Охваченный легкомысленной радостью, я выбегаю во двор и, добежав до ворот, взбираюсь по канату на горище, где среди всякого хлама есть у меня небольшой закуток, носящий индейское имя „Вигвам“. Кроме Тимоши, об этом „Вигваме“ не знает ни один человек, вход в него забаррикадирован пустыми бочонками с надписью „Портландский цемент“, и нам приходится под самым потолком протискиваться в него, как в ущелье. В „Вигваме“ у меня очень чисто, уютно и тихо. Пол вымыт (по-маминому) мочалкой и мылом — легко ли было протискивать сюда ведра с водой! — стены оклеены страницами журнала „Будильник“, который подарил мне усач Симоненко. На полу — охапка прошлогоднего колкого сена, все еще пахнущего ромашкой, полынью и мятой. На стенах развешано мое боевое оружие: рогатка, стреляющая на тридцать шагов, и полукруглый железный, ярко размалеванный щит, сделанный дядей Фомой.

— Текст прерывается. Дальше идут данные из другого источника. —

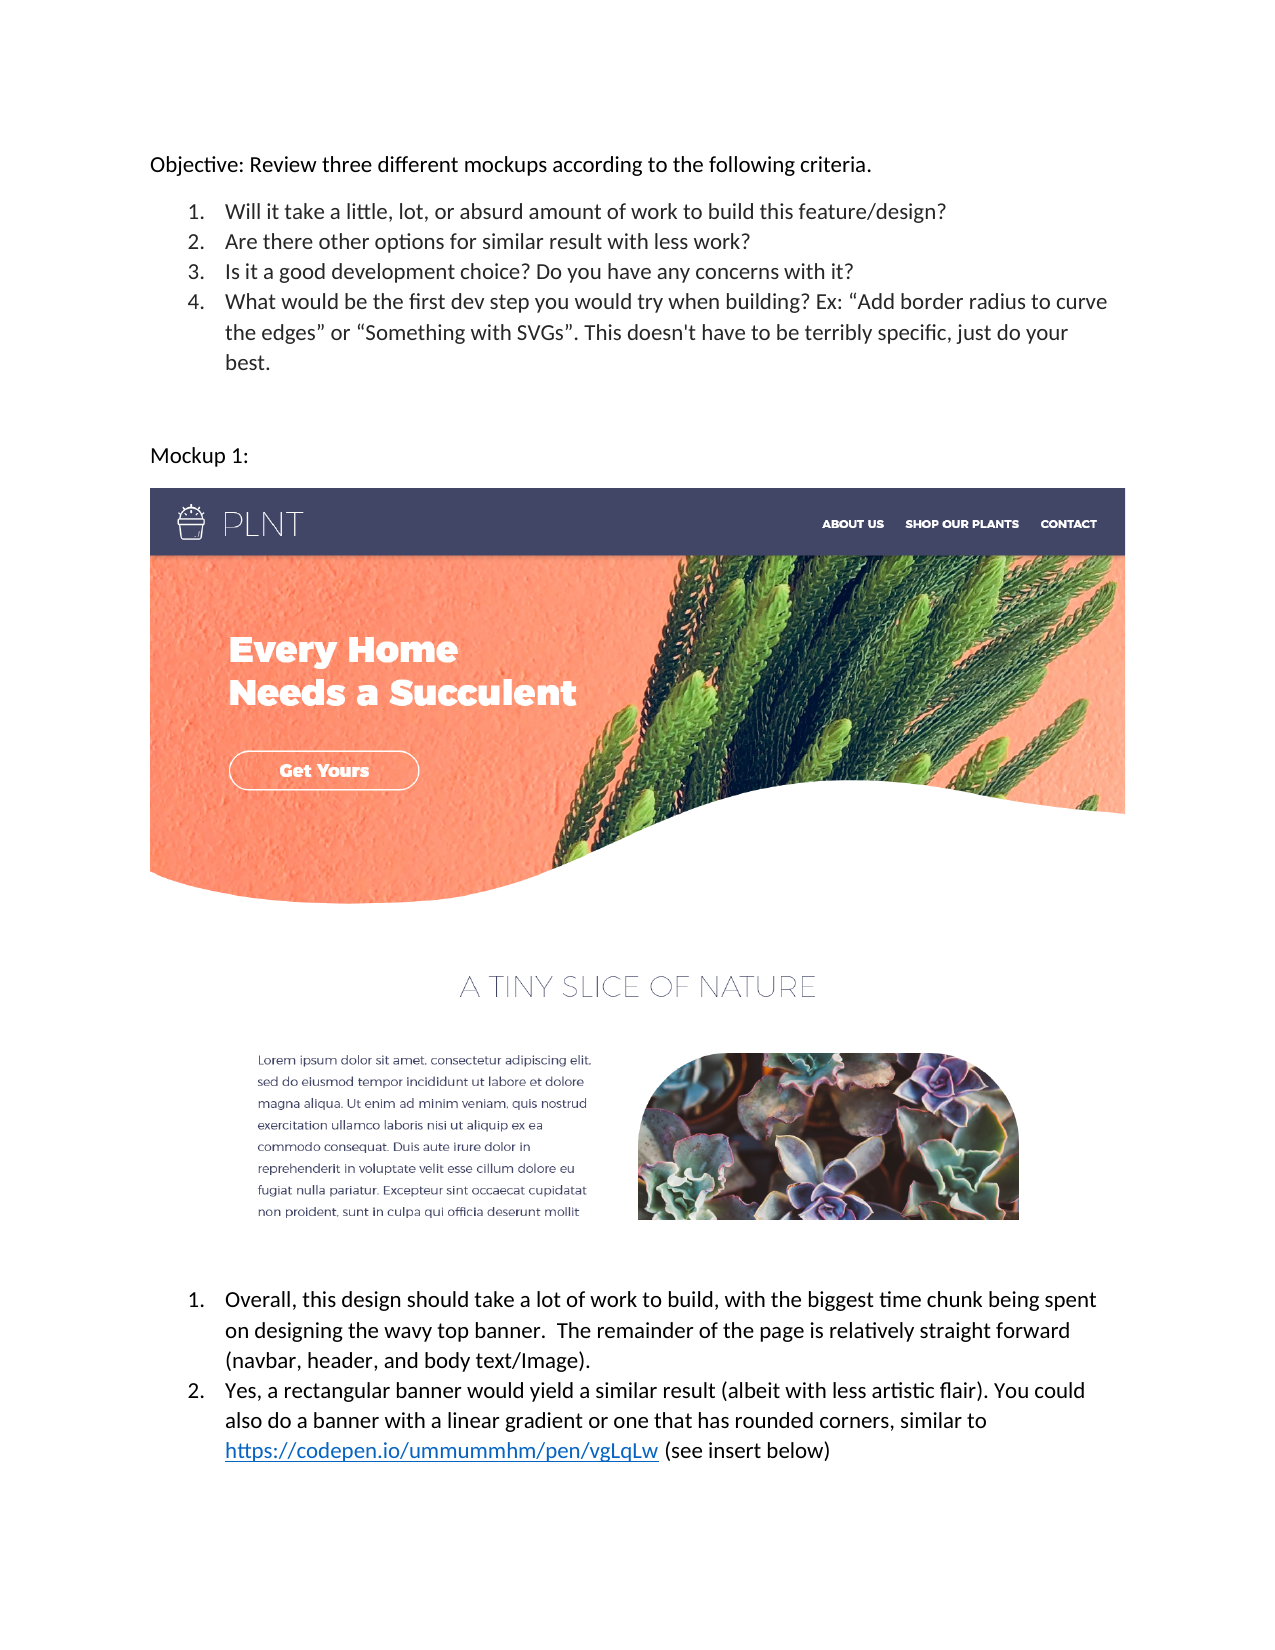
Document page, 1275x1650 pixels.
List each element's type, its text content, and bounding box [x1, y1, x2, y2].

list Overall, this design should take a lot of work to build, with the biggest time chunk being spent on designing the wavy top banner. The remainder of the page is relatively straight forward (navbar, header, and body text/Image). [187, 1286, 1125, 1374]
text Mockup 1: [150, 442, 1125, 470]
picture [150, 488, 1125, 1220]
list Is it a good development choice? Do you have any concerns with it? [187, 257, 1125, 285]
list Yes, a rectangular banner would yield a similar result (albeit with less artistic flair). You could also do a banner with a linear gradient or one that has rounded corners, similar to https://codepen.io/ummummhm/pen/vgLqLw (see insert below) [187, 1376, 1125, 1464]
text Objective: Review three different mockups according to the following criteria. [150, 150, 1125, 178]
list Will it take a little, lot, or absurd amount of work to build this feature/design? [187, 197, 1125, 225]
list Are there other options for similar result with less work? [187, 227, 1125, 255]
list What would be the first dev step you would try when building? Ex: “Add border radius to curve the edges” or “Something with SVGs”. This doesn't have to be terribly specific, just do your best. [187, 287, 1125, 376]
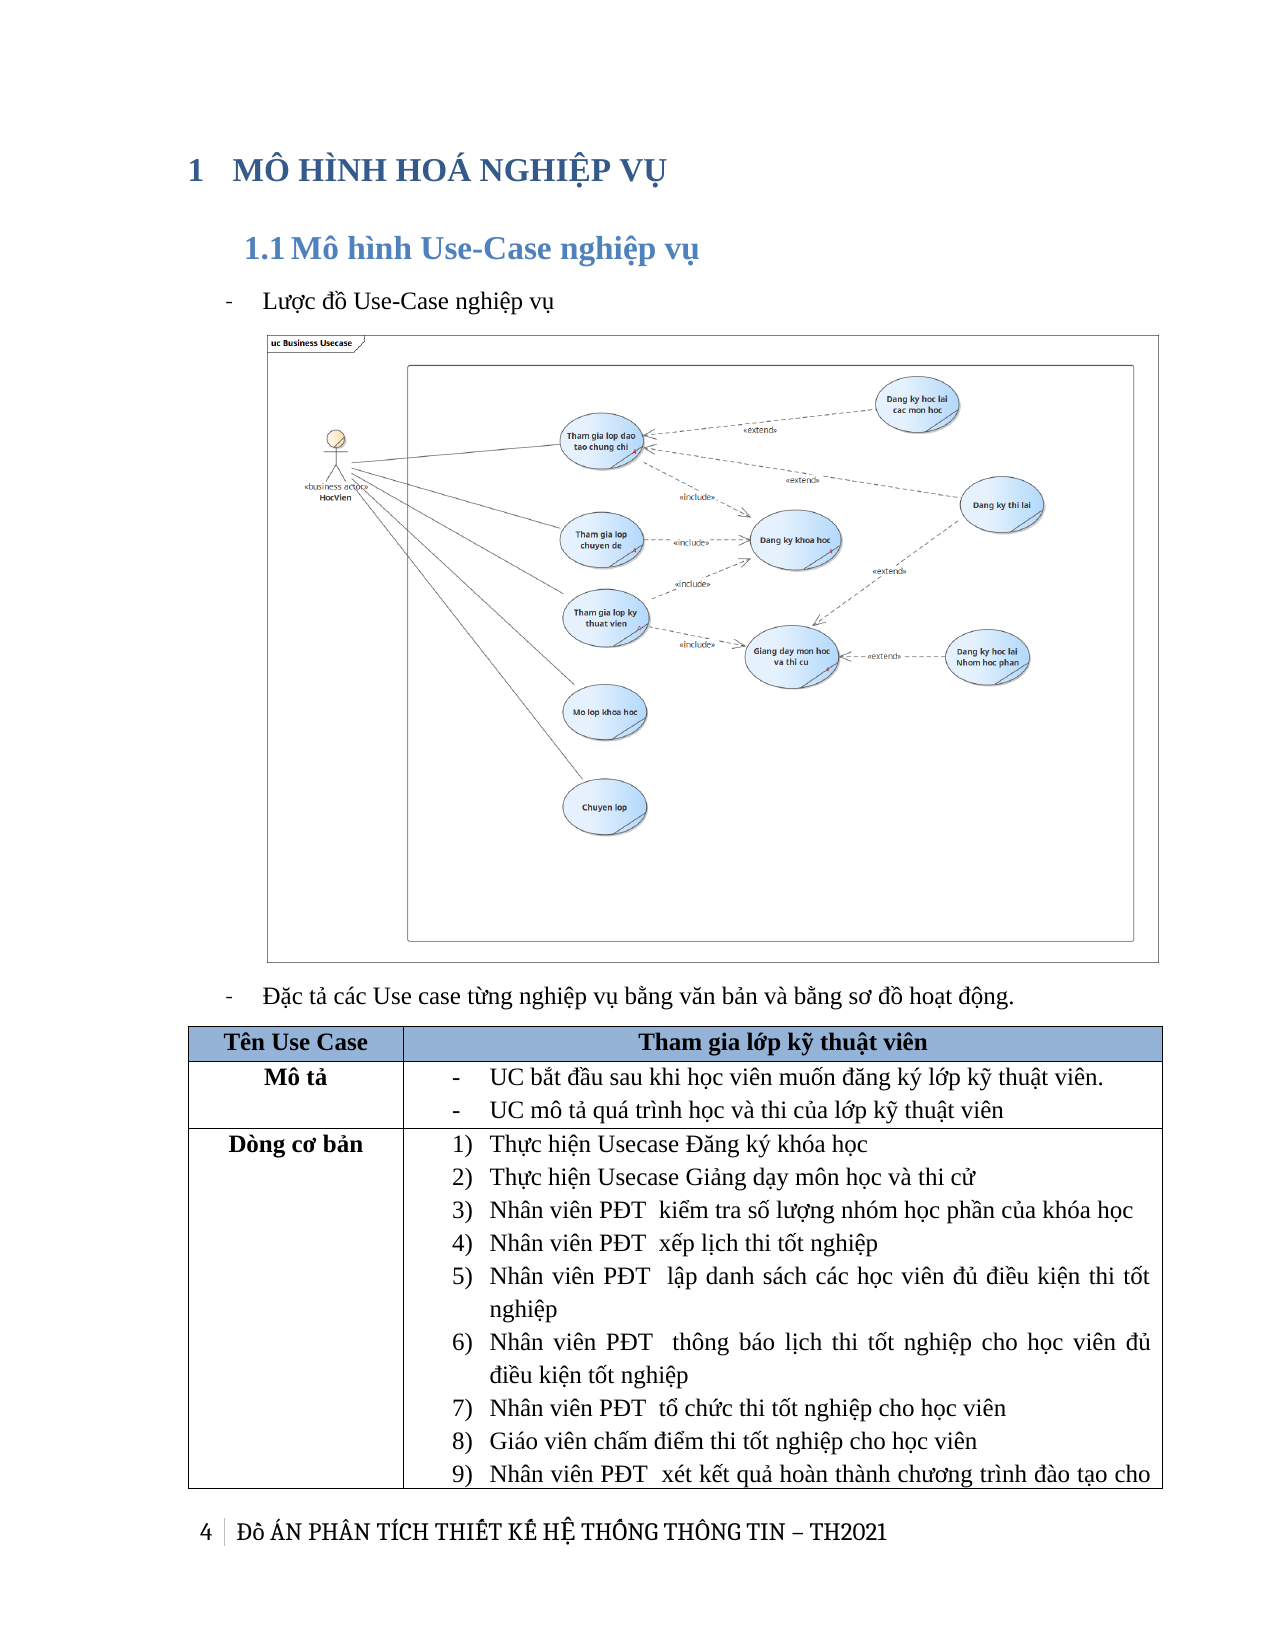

Здесь, в „Вигваме“, прошедшим летом я сочинил свою „Гимназиаду“, поэму о разных событиях нашей гимназической жизни. Поэма написана в трехкопеечной школьной тетради, а тетрадь засунута за потолочную балку — там ее никому не найти.

Чтобы добраться до потолка, нужно стать на бочонок, а бочонок ветхий и шаткий. Но все же я вскарабкиваюсь на него кое-как и сую за балку еще одну вещь — мою бедную, опозоренную Прошкиными руками фуражку — фуражку, из которой выломан герб.